Już miała pójść w cholerę, gdy na przystanku zjawił się współczesny książę na białym koniu; czterdziestoletni, dobrze trzymający się mężczyzna za kółkiem nowiuśkiego auta, będącego wyznacznikiem zasobności jego portfela, albo kieski jego starych. Krótkie czarne włosy, pewnie farbowane, śniada cera, bystre oczęta, prosty nos, ogolony, pachnący. Nic tylko przelecieć go dla kariery.

Jej szef.

- Selena! No proszę, co za zbieg okoliczności! Wsiadaj, podrzucę cię. – rzucił energicznym tonem, wychylając łeb z samochodu; kobieta posłała mu wdzięczny uśmiech, chociaż w jej umyśle rodziły się pomysły, jak poderżnąć mu gardło. Ot, taka ironia losu.

Wsiadła czym prędzej, swój tyłek rozgnieżdżając w najlepsze na wygodnym siedzisku; mężczyzna ruszył z piskiem opon, zanim zdołała zapiąć pasy bezpieczeństwa. Łypnęła na niego kątem oka; napotkała jego wzrok, co wywołało u niego ten pewny siebie, ironiczny uśmieszek. „Pewnie myśli, że może mieć każdą dupę w tej dzielnicy", przeszło jej przez łeb. W sumie nie myliłaby się zbytnio.

- Dziękuję, szefie. Uratował mi szef życie. – powiedziała machinalnie, bez przekonania w głosie. Psiakrew, mogła się jednak bardziej postarać. Nic by się chyba jej nie stało.

- Zima zaskakuje, co? – zaśmiał się pod nosem, zatrzymując się na czerwonym świetle tylko po to, by móc swoją dłoń położyć na jej kolanie.

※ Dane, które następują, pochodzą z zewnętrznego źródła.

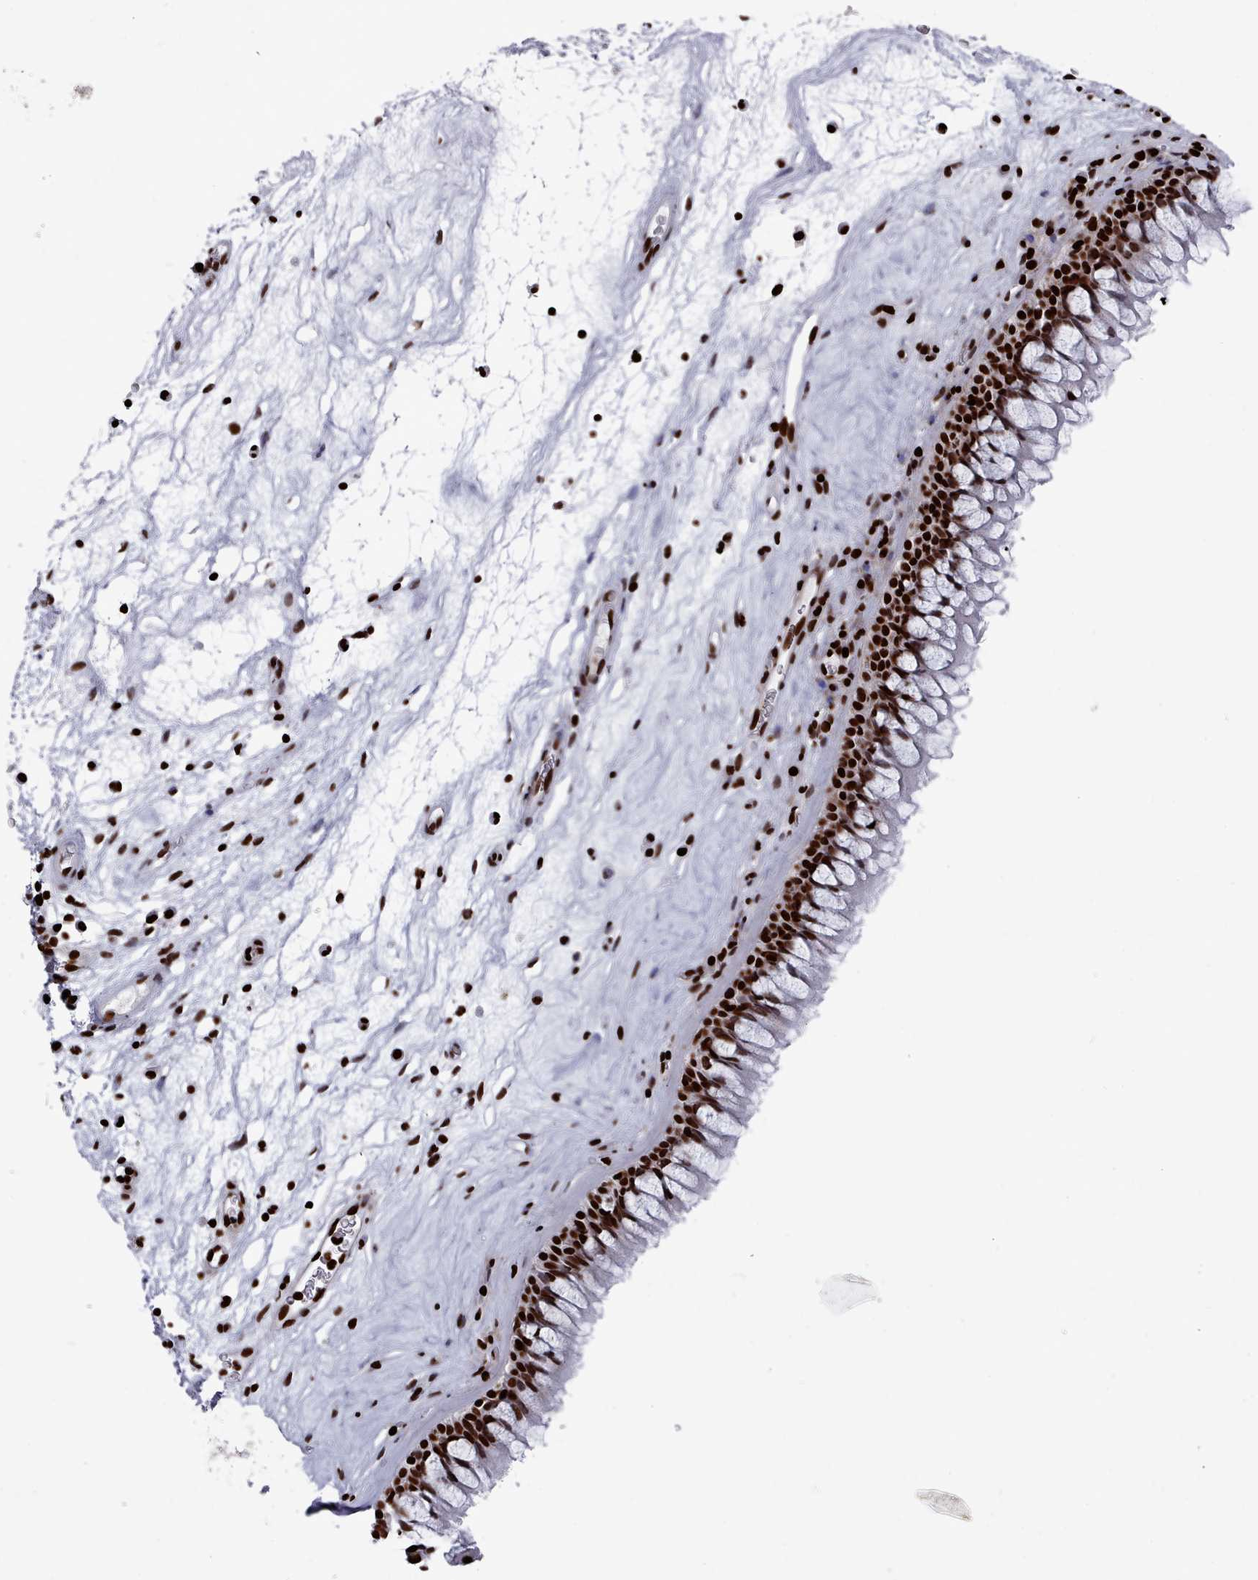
{"staining": {"intensity": "strong", "quantity": ">75%", "location": "nuclear"}, "tissue": "nasopharynx", "cell_type": "Respiratory epithelial cells", "image_type": "normal", "snomed": [{"axis": "morphology", "description": "Normal tissue, NOS"}, {"axis": "morphology", "description": "Inflammation, NOS"}, {"axis": "morphology", "description": "Malignant melanoma, Metastatic site"}, {"axis": "topography", "description": "Nasopharynx"}], "caption": "Respiratory epithelial cells display high levels of strong nuclear positivity in approximately >75% of cells in normal human nasopharynx.", "gene": "PCDHB11", "patient": {"sex": "male", "age": 70}}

A ona, jako przykładna pracownica, nawet nie zareagowała.

- Nieco. Dość wcześnie w tym roku przyszła. Ale tym razem się nie spóźnię. – mruknęła, wpatrując się za okno na przechodniów; pewnie myślą, że sobie go przydybała. Różnica wieku była widoczna – piętnaście lat, powinien się wstydzić.

- O tak. Gdybyś się spóźniła, musiałbym wystosować karę, moja droga. A tego chyba oboje nie chcemy? – jak to zwykle bywało, przedłużył ostatnie słowo, by pewnie nadać mu brzmienia kokieteryjnego. Selenie jednak nawet sutki nie stanęły, nie poczuła też kisielu w majtach. Nie ruszyło ją to za cholerę.

Uśmiechnęła się z politowaniem.

- Oczywiście, szefie. – powiedziała znudzonym tonem; miała go dosyć. Dusiła się w tym samochodzie, wdychała zapach drogiej wody kolońskiej, pragnęła wyjść na orzeźwiające, zimne powietrze.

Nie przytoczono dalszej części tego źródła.